En ce qui concerne le moyen tiré du défaut de réalité des infractions :

9. Aux termes de l’article L. 223-1 du code de la route : « (…) La réalité d’une infraction entraînant retrait de point est établie par le paiement d’une amende forfaitaire ou l’émission du titre exécutoire de l’amende forfaitaire majorée, l’exécution d’une composition pénale ou par une condamnation définitive. (…) ». Il résulte de ces disposition ainsi que de celles de l'article L. 225-1 du code de la route, combinées avec celles des articles 529 et suivants du code de procédure pénale et du premier alinéa de l’article 530 du même code, que le mode d’enregistrement et de contrôle des informations relatives aux infractions au code de la route conduit à estimer que la réalité de l’infraction est établie dans les conditions prévues à l’article L. 223-1 de ce code dès lors qu’est inscrite, dans le système national des permis de conduire, la mention du paiement de l’amende forfaitaire ou de l’émission du titre exécutoire de l’amende forfaitaire majorée, sauf si l’intéressé justifie avoir présenté une requête en exonération dans les quarante-cinq jours de la constatation de l’infraction ou de l’envoi de l’avis de contravention ou avoir formé, dans le délai prévu à l’article 530 du code de procédure pénale, une réclamation ayant entraîné l’annulation du titre exécutoire de l’amende forfaitaire majorée.

S’agissant des infractions des 11 juillet 2023 et 19 mai 2023 :

10. Il résulte des mentions du relevé d’information intégral produit par le ministre de l'intérieur qu’un titre exécutoire de l’amende forfaitaire majorée correspondant aux infractions commises les 11 juillet 2023 et 19 mai 2023 a été émis, sans que M. A... n’établisse qu’il aurait déposé une réclamation en ayant entraîné l’annulation. Par suite, la réalité de ces infractions est établie.

11. Il résulte de tout ce qui précède que M. A... est seulement fondé à demander l’annulation de la décision de retrait de deux points intervenue à la suite de l’infraction commise le 3 novembre 2023.




Sur l’injonction :

12. L’exécution du présent jugement implique nécessairement que l’administration reconnaisse à M. A... le bénéfice des points restant affectés à son permis de conduire. Par suite, il y a lieu d’enjoindre au ministre de l’intérieur de restituer, à la date de la décision de retrait de points consécutive à l’infraction constatée le 3 novembre 2023 dans le traitement automatisé mentionné à l’article L. 225-1 du code de la route, le bénéfice des deux points illégalement retirés dans un délai de deux mois à compter de la notification du présent jugement, en en tirant lui-même toutes les conséquences à la date de sa nouvelle décision sur le capital de points et le droit de conduire de l’intéressé.


Sur les frais de l’instance :

13. Dans les circonstances de l'espèce, il n’y a pas lieu de mettre à la charge de l’Etat la somme réclamée par M. A... au titre des frais exposés par lui et non compris dans les dépens.


D E C I D E :


Article 1er : Il n’y a pas lieu de statuer sur les conclusions de la requête relatives à la décision 48SI du 25 avril 2024 et aux décisions de retrait de points consécutives aux infractions des 24 juin 2019 et 13 août 2019.

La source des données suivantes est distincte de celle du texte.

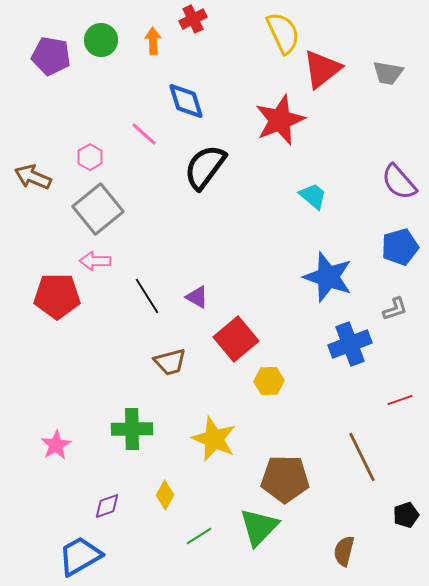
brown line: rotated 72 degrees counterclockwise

Article 2 : La décision du ministre de l’intérieur portant retrait de deux points affectés au permis de conduire de M. A... à la suite de l’infraction du 3 novembre 2023 est annulée.

Article 3 : Il est enjoint au ministre de l’intérieur de restituer à M. A..., dans le traitement automatisé mentionné à l’article L. 225-1 du code de la route, dans un délai de deux mois à compter de la notification du présent jugement, le bénéfice des deux points visés à l’article 2, en en tirant lui-même toutes les conséquences à la date de sa nouvelle décision sur le capital de points et le droit de conduire de l’intéressé.

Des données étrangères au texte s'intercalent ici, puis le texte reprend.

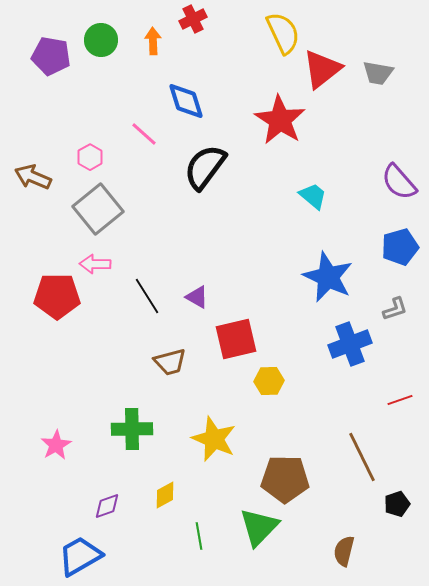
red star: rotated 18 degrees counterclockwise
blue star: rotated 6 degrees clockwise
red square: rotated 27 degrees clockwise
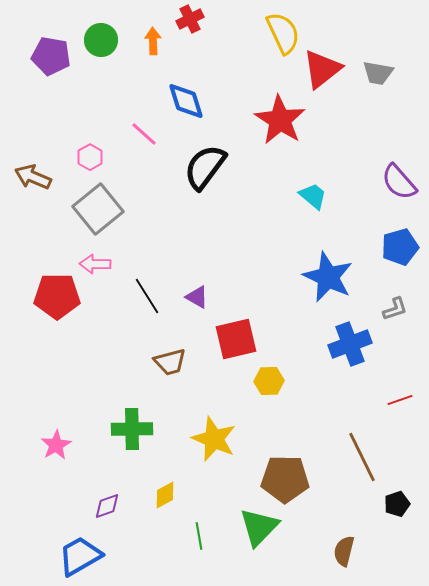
red cross: moved 3 px left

Article 4 : Le surplus des conclusions de la requête est rejeté.

Article 5 : Le présent jugement sera notifié à M. B... A... et au ministre de l’intérieur.

Rendu public par mise à disposition au greffe le 27 janvier 2026.

La magistrate désignée,




C. DenielLa greffière,




A. Capelle
La République mande et ordonne au ministre de l’intérieur, en ce qui le concerne ou à tous commissaires de justice à ce requis en ce qui concerne les voies de droit commun contre les parties privées, de pourvoir à l’exécution de la présente décision.